When I was a child, before television, I looked forward to attending Sunday matinees with my mother. If a film was popular and held over for a second week, waiting the extra time for a new title to appear on the billboard felt like a disaster. Forever Amber was held over, I recall, and The Outlaw. They were both rated for adults, an injustice that meant I wasn’t allowed to see them in the first week, either.
But I digress. My point was that when I was a kid, going to the movies was an escape from the poverty in which I grew up. I needed those adventures the way geraniums need the sun. Today, people have other forms of entertainment, so many that movies aren’t as popular as they once were. “In 2019 the average American went to fewer than three and a half movies, the lowest in 92 years.” (“Movie Studios vs. Movie Theaters,” by Lucy Shaw & Kelly Gilbloma, Bloomberg Businnessweek, May 11, 2020, pgs. 14-15.)
Franchises like Star Wars, James Bond, and Harry Potter still depend on theaters to roll out their product. If ticket purchases are brisk then DVD sales, licensing to streaming services, and toys are sure to follow. Movie premiers are so important to franchises that when the Covid-19 lockdown hit, companies that produced them decided to postpone their blockbusters to a later date. Universal Pictures, hungry for revenue, decided to take a risk with one new run, however. They released the first in their series, Troll World Tour, to home viewing.
Happily for Universal, their risk paid off. At $20 for a 48-hour rental, profits from the film soared.
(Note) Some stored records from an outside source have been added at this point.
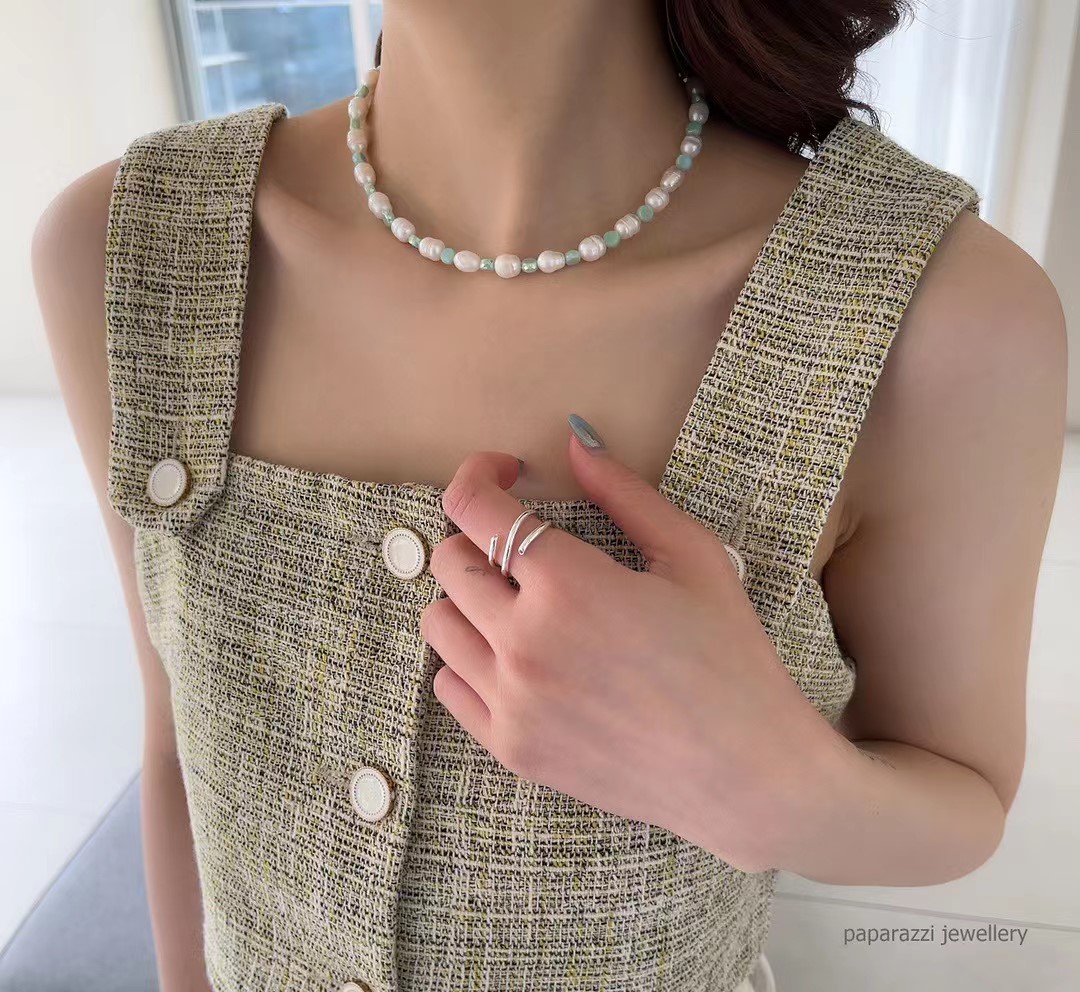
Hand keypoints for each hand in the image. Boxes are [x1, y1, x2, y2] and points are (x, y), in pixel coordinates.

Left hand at [420, 422, 838, 871]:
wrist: (744, 772)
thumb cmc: (730, 657)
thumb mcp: (692, 557)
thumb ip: (625, 493)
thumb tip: (575, 440)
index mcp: (568, 584)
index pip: (473, 508)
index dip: (477, 474)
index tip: (503, 471)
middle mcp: (522, 641)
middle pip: (449, 562)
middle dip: (479, 535)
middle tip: (525, 545)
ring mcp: (510, 701)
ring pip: (438, 622)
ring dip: (468, 598)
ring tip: (519, 602)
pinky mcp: (510, 749)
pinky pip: (446, 684)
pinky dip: (467, 659)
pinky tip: (514, 656)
Now the company has released two new films the same way, The King of Staten Island and High Note.
Fearing a trend that could exclude them altogether, theater owners have warned they will blacklist Universal’s future big releases if home viewing continues. The studio hasn’t blinked though and has announced plans to release more films, bypassing the theaters. If other companies in the trade follow suit, going to the movies may become ancient history.
Being a dinosaur myself, I’m rooting for the theaters. They haven’t turned up their toes yet. Some independents “have already partnered with movie distributor Kino Lorber for online showings where they split the proceeds 50-50.” (Ibid, pg. 15.) I hope the plan works. If it doesn’t, I’m going to miss those plush velvet seats, giant screens, and the smell of popcorn.